La nuova umanità non vedrà piú lotte tra classe e classe poiché capitale e lavoro saranno riuniti nelle stesse mani: non piú proprietari che godono il frutto delle fatiche altrui e lavoratori dannati alla miseria, poiché la proprietà sarà prodotta e santificata dal lavoro di tutti.
Come avviarsi a questa unione del capitale e del lavoro? Non certo abolendo il principio di proprietà, bensí facilitando a tutti l'acquisto della proprietà stessa; si spronino intanto i proprietari, i capitalisti a una piú equa rimunerazione del lavoro, ma soprattutto si incoraggino i lavoratori ad unirsi in associazioni di lavoro libere e volontarie (cooperative di produzione) che garantiscano a ciascuno di essi una parte del prodotto del lavoro comune e il diritto a una proporzionata partecipazione agli utili.

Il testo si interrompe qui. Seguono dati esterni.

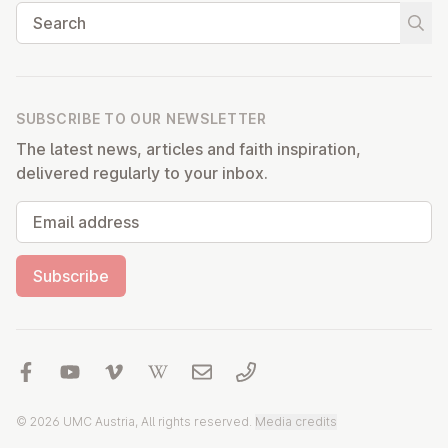
Search
Start
SUBSCRIBE TO OUR NEWSLETTER
The latest news, articles and faith inspiration,
delivered regularly to your inbox.
Email address
Subscribe
© 2026 UMC Austria, All rights reserved.
Media credits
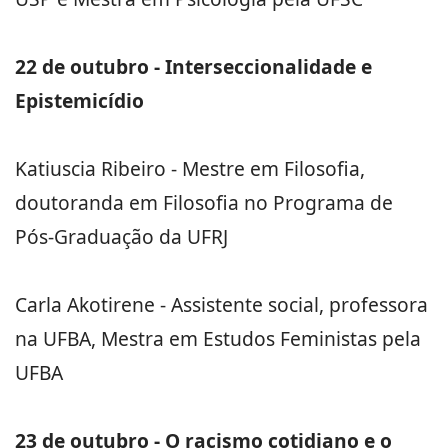
22 de outubro - Interseccionalidade e
Epistemicídio
Katiuscia Ribeiro - Mestre em Filosofia,
doutoranda em Filosofia no Programa de
Pós-Graduação da UFRJ
Carla Akotirene - Assistente social, professora
na UFBA, Mestra em Estudos Feministas pela
UFBA
23 de outubro - O racismo cotidiano e o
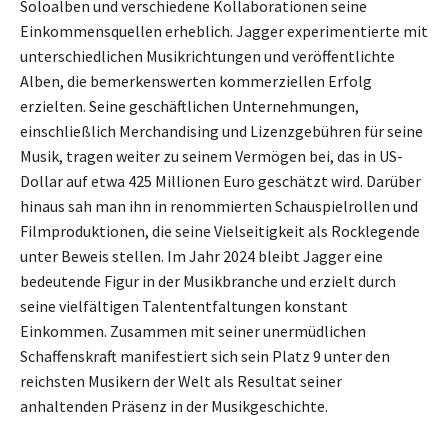
Soloalben und verschiedene Kollaborationen seine
Einkommensquellen erheblich. Jagger experimentierte mit
unterschiedlichen Musikrichtungen und veröffentlichte
Alben, die bemerkenswerten kommerziellen Erfolg
erzielten. Seine geschäftlichen Unternehmungen,
einschließlich Merchandising und Lizenzgebühren für seine
Musik, tragen weiter zu seinem Vermögen bei, das in US-
Dollar auf etwa 425 Millionen Euro geschätzt wird. Darüber
hinaus sah man ihn in renommierten Schauspielrollen und
Filmproduktionen, die seine Vielseitigkeit als Rocklegende
unter Beweis stellen. Im Jahr 2024 bleibt Jagger eine
bedeutende Figur in der Musikbranche und erzielt durch
seine vielfältigen Talententfaltungen konstant
Einkommen. Zusammen mit seiner unermüdlichen
Schaffenskraft manifestiert sich sein Platz 9 unter den
reichsten Musikern der Welt als Resultat seiner
anhaltenden Präsenz in der Musikgeschichte.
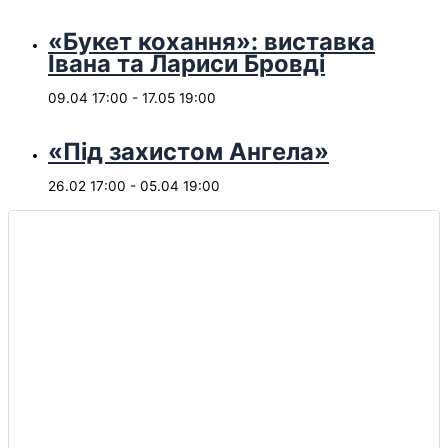
«Букет кохання»: виставка
Івана та Лариси Бровді
09.04 17:00
-
17.05 19:00
«Під захистом Ангела»
26.02 17:00
-
05.04 19:00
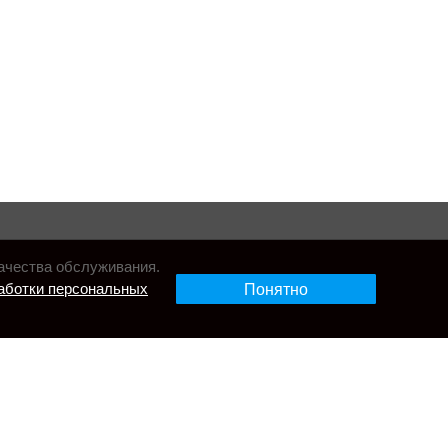
ачества обслуживания.
аботки персональных
Понятно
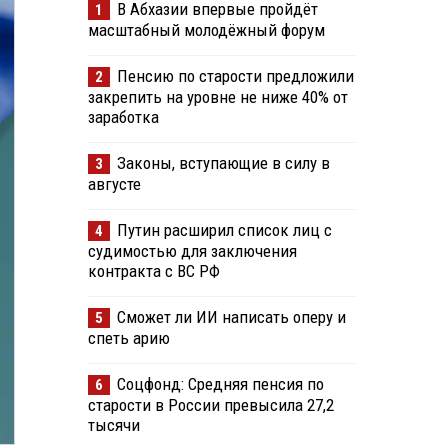
В Абхазии впервые пройдёт
1
масштабный молодёжный форум
Пенсию по старости предложили
2
закрепить на уровне не ниже 40% от
заработка
Законы, вступающие в силу в
3
августе
Путин расширил список лиц с
4
судимостью для заключения
контракта с ВС РФ
Сможет ли ИИ написать оперу и
5
спеть арию
Соцфонд: Средняя пенсия по
6
старости в России превысила 27,2
тысячи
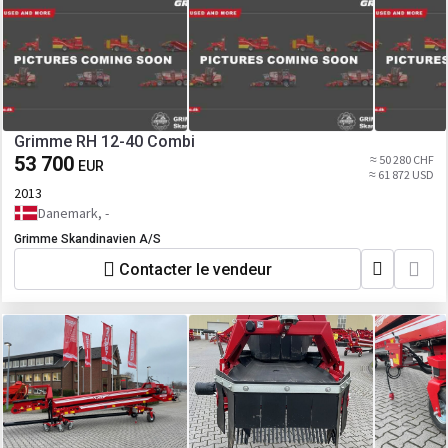
Grimme RH 12-40 Combi
53 700
≈ 50 280 CHF
EUR
≈ 61 872 USD
2013
Danemark, -
Grimme Skandinavien A/S
Contacter le vendeur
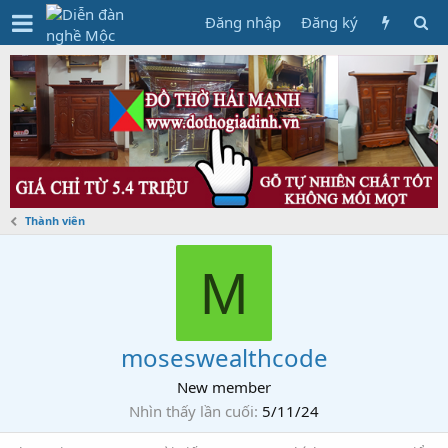
Đăng nhập
Đăng ký
Thành viên
M
moseswealthcode
New member
Nhìn thấy lần cuối
5/11/24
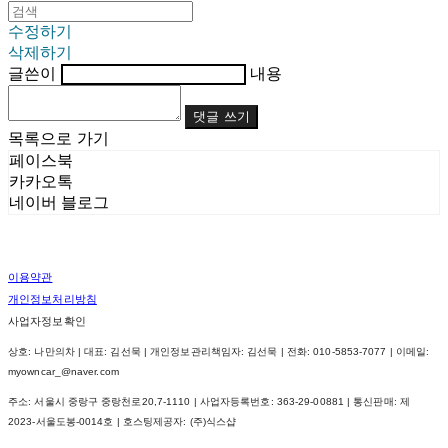
수정하기
삭제하기
글쓴이
내용
댓글 쓰기
목록으로 가기
페이스북
카카오톡
네이버 블로그
이용약관
개인정보처리방침
사업자정보확인
상호: 나만의차 | 대표: 김선묵 | 개인정보관리책임자: 김선묵 | 전화: 010-5853-7077 | 이메일:
myowncar_@naver.com
주소: 서울시 중랑구 중랑천로20,7-1110 | 사업자등록번호:
363-29-00881
| 통신판매:
제
2023-서울도봉-0014호
| 호스팅제공자: (주)식스샵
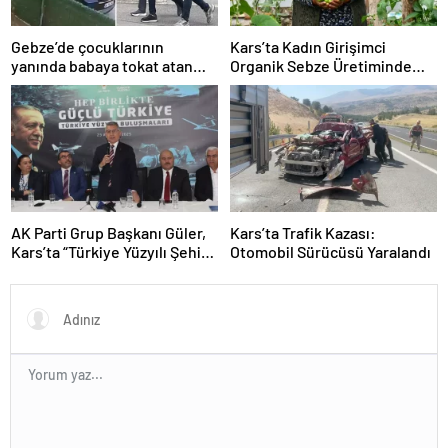
Gebze’de çocuklarının
Kars’ta Kadın Girişimci
yanında babaya tokat atan
Organik Sebze Üretiminde
sürücü tutuklandı
Başarı Elde Etti
AK Parti Grup Başkanı Güler,
Kars’ta Trafik Kazası:
Kars’ta “Türkiye Yüzyılı Şehir
Otomobil Sürücüsü Yaralandı
Buluşmaları”nda konuştu
Açıklaması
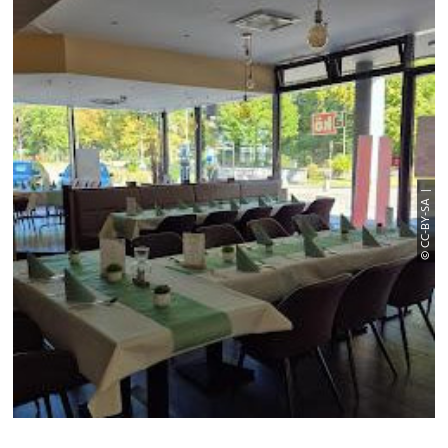
© CC-BY-SA |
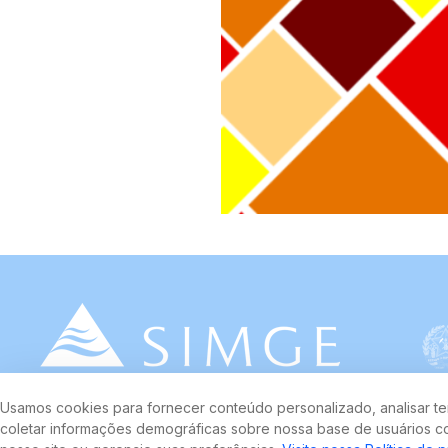
Usamos cookies para fornecer conteúdo personalizado, analisar ten
coletar informações demográficas sobre nossa base de usuários co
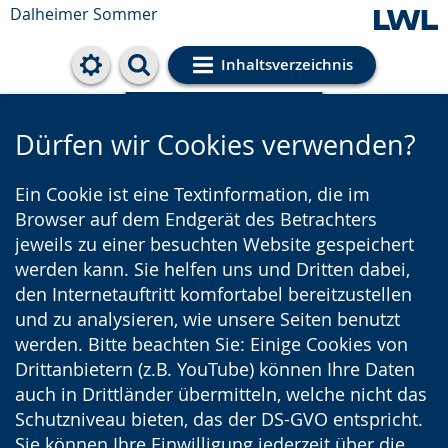
Dalheimer Sommer
Inhaltsverzeichnis
Cookie-Einstellungen
Dürfen wir Cookies verwenden?
Ein Cookie ist eine Textinformation, die im
Browser auf dem Endgerät des Betrachters
jeweils zu einer besuchten Website gespeichert
werden kann. Sie helfen uns und Dritten dabei,
den Internetauftritt komfortabel bereitzustellen
und zu analysieren, wie unsere Seiten benutzt
werden. Bitte beachten Sie: Einige Cookies von
Drittanbietern (z.B. YouTube) können Ihre Daten
auch in Drittländer übermitteln, welche nicht das
Schutzniveau bieten, das der DS-GVO entspricht.
Sie können Ihre Einwilligung jederzeit über die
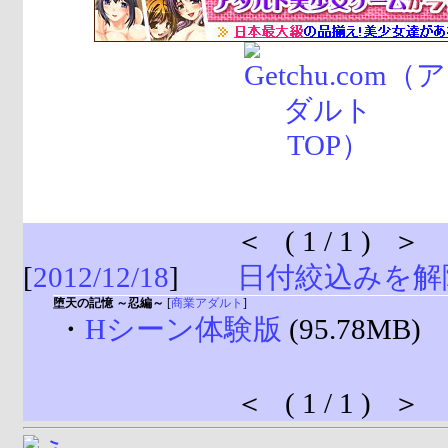
＜ ( 1 / 1 ) ＞
[
2012/12/18
]
日付絞込みを解
堕天の記憶 ～忍編～
[
商業アダルト
]
・
Hシーン体験版
(95.78MB)
＜ ( 1 / 1 ) ＞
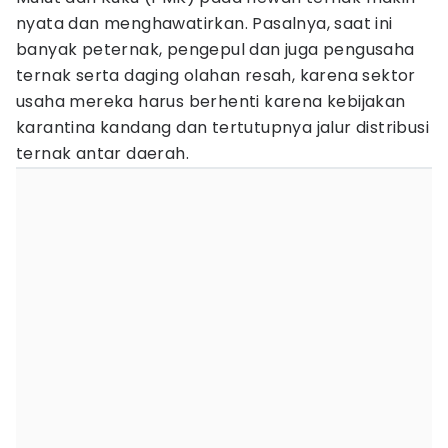
nyata dan menghawatirkan. Pasalnya, saat ini
banyak peternak, pengepul dan juga pengusaha
ternak serta daging olahan resah, karena sektor
usaha mereka harus berhenti karena kebijakan
karantina kandang dan tertutupnya jalur distribusi
ternak antar daerah.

Difficoltà grave è quella di trovare i capitali necessari per istituire e assicurare la vita di queste associazioni.
Al primo fondo, scrive Mazzini, dovranno contribuire con i loro risparmi gli artigiani e gli operai. Ma sono questi in grado di accumulare risparmi non irrisori? Mazzini non si fa illusioni; comprende perfettamente che è arduo, se non addirittura ironico, predicare al popolo sacrificio e risparmio quando le sue condizioni economiche, lungi dall'accennare a un miglioramento, inclinano piuttosto a peggiorare; quando gli operai, lavorando 10 o 12 o 14 ore al giorno, guadagnano appena quel tanto che basta a un sobrio sostentamento, non hanno garanzie sulla continuità del lavoro, son costretti a impiegare donne e ragazzi nelle manifatture, né trovano nelle leggi dello Stato alcuna protezione contro gli arbitrî del capitale.